═════ EXCERPTED PASSAGE ═════

A crowd of Trump supporters marching on the US Capitol on Jan. 6, 2021. A Navy reservist has been indicted in Virginia on charges of possessing unregistered firearms months after authorities in D.C. charged him with breaching the Capitol with the Proud Boys extremist group during the Jan. 6, 2021, attack. (Wikimedia Commons)

A Navy reservist has been indicted in Virginia on charges of possessing unregistered firearms months after authorities in D.C. charged him with breaching the Capitol with the Proud Boys extremist group during the Jan. 6, 2021, attack.

Hatchet M. Speed has been described by federal prosecutors as a heavily armed Nazi sympathizer with a top-level U.S. government security clearance. Speed until recently worked with a U.S. defense and intelligence cyberoperations contractor based in Vienna, Va., but resigned as he delved deeper into fringe ideologies, authorities said.

An undercover FBI employee sent to befriend Speed said he spoke about using violence to further “anti-government and anti-Semitic ideologies” and remarked that many “enemies” were clustered in the Washington area, according to court documents.

The FBI said Speed in private praised Eric Rudolph, the 1996 Centennial Olympic Park bomber in Atlanta, and also “Unabomber” Ted Kaczynski and Adolf Hitler, whom he allegedly called “one of the best people that’s ever been on this Earth.”

Federal prosecutors in D.C. charged Speed in June with misdemeanor offenses, accusing him of breaching the Capitol during the Jan. 6 insurrection with the Proud Boys group. An FBI search of Speed’s residence found 13 firearms, seven silencers, evidence of three more unrecovered suppressors and 25 firearms belonging to housemates, according to court documents.

After the Jan. 6 attack, Speed went into a “panic” and made more than $50,000 in firearms-related purchases, including a dozen pistols, revolvers, shotguns and rifles, prosecutors said.

A grand jury in Virginia indicted Speed on three counts of unlawful possession of a silencer for which he lacked registration, according to documents unsealed Wednesday. If Speed were convicted, each offense would be punishable by up to 10 years in prison.

Speed appeared briefly in Alexandria, Va., federal court and was released pending trial with the same conditions imposed by the D.C. federal court, including home detention with GPS monitoring and a ban on possessing weapons.

Assistant U.S. Attorneys Thomas Traxler and Amanda Lowe wrote in a court filing Wednesday that Speed was a risk to the community and noted that the D.C. court allowed only limited exceptions to his home detention, such as medical appointments.

A federal public defender for Speed, Courtney Dixon, declined to comment after the hearing Wednesday. Speed’s arraignment is scheduled for Sept. 22.

Speed is not accused of violence, has no criminal history and retains Top Secret/Sensitive Compartmented Information (TS/SCI) clearance, the government has said.

Speed, a petty officer first class, is assigned to the Naval Warfare Space Field Activity at the National Reconnaissance Office in Chantilly, Va., part of the U.S. intelligence community, according to court filings. He previously worked as a software developer for a cyber analytics firm cleared for classified work for the Pentagon and other federal agencies, the FBI said.

═════

Return, word for word, the stretch of the news report on the Navy reservist from "A federal public" through "government has said.".

═════ PROVIDED INFORMATION ═════

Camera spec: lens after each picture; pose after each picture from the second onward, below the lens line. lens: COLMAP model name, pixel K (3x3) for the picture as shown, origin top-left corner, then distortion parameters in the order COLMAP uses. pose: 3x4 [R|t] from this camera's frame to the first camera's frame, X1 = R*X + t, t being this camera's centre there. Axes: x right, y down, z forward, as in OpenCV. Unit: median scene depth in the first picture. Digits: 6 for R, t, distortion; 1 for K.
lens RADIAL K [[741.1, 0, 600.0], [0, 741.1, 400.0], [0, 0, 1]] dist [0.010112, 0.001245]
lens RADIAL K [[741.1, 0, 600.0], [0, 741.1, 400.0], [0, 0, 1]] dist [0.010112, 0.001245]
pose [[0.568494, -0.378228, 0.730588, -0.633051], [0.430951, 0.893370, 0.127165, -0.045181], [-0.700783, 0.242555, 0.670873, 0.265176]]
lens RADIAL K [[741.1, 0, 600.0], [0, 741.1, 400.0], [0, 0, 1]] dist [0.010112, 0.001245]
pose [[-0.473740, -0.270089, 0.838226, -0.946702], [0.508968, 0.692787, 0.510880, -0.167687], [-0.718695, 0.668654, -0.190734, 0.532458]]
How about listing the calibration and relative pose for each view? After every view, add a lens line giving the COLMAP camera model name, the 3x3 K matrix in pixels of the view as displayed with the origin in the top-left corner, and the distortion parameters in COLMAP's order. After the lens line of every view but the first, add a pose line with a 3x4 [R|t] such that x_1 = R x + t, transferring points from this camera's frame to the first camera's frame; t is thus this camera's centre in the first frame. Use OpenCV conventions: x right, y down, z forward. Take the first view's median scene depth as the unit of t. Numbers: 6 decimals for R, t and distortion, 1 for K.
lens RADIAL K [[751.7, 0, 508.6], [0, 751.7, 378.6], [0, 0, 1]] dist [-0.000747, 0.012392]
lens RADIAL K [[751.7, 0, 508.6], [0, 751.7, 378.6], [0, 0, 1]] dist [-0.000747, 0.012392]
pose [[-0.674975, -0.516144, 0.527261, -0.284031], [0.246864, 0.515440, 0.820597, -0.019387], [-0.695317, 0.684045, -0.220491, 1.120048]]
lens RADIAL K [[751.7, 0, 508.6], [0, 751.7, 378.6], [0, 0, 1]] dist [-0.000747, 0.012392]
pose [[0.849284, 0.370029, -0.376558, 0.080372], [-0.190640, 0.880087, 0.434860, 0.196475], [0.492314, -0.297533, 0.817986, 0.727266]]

═════

* RESPONSE BELOW
A federal public defender for Speed, Courtney Dixon, declined to comment after the hearing Wednesday. Speed’s arraignment is scheduled for Sept. 22.

Speed is not accused of violence, has no criminal history and retains Top Secret/Sensitive Compartmented Information (TS/SCI) clearance, the government has said.